◆ RECORD EXTRACTS
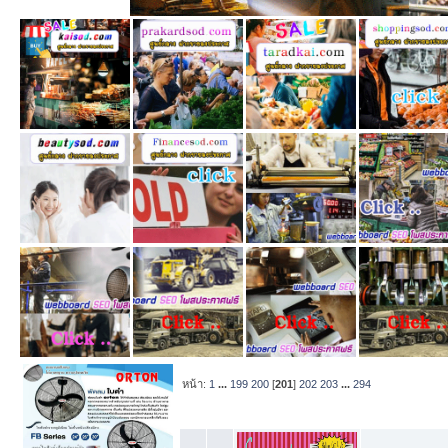
หน้า:
1
...
199
200
[
201
]
202
203
...
294
หัวข้อ
/
เริ่มโ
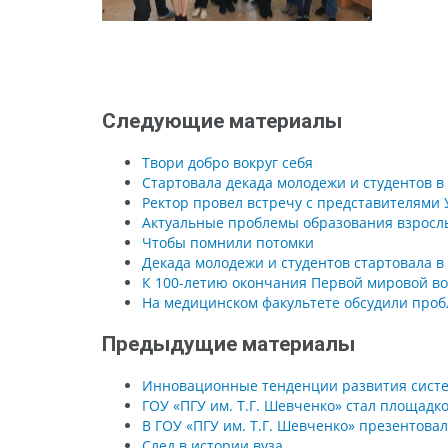
Следующие материалы
Твори добро вокруг себя
Стартовала декада молодежи и студентов в 
Ректор провел встречу с представителями
Актуальные проблемы образования взрослы
Чтобы помнили потомки
Декада молодежи и студентов стартовала в
К 100-летию окончания Первой мировой в
На медицинском факультете обсудили про
Предыдущие материалы
Инновационные тенденции развития сист
ГОУ «ПГУ им. Т.Г. Шевченко» стал площадк
В ГОУ «ПГУ им. Т.Г. Шевченко» презентова
След в истории вуза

◆ ASSIGNED TASK
The records shown above are to be repeated exactly, with the pictures left out.

◆ RESPONSE TO THIS EXERCISE
หน้า:
1
...
199
200
[
201
]
202
203
...
294
หัวข้อ
/
เริ่มโ
Следующие материалы
Твори добро вокруг себя
Стартовала декада молодежи и студентов в 
Ректор провел встречу с представителями
Актуальные проблемы образования взрослы
Чтобы помнили потомки
Декада молодежи и студентов стартовала в
К 100-летию окончания Первой мировой в
На медицинском факультете обсудили про
Предыдущие материалы
Инновационные тенденции развития сист
ГОУ «ПГУ им. Т.Г. Шевченко» стал площадк
В ГОУ «ПГУ им. Т.Г. Шевченко» презентова
След в истории вуза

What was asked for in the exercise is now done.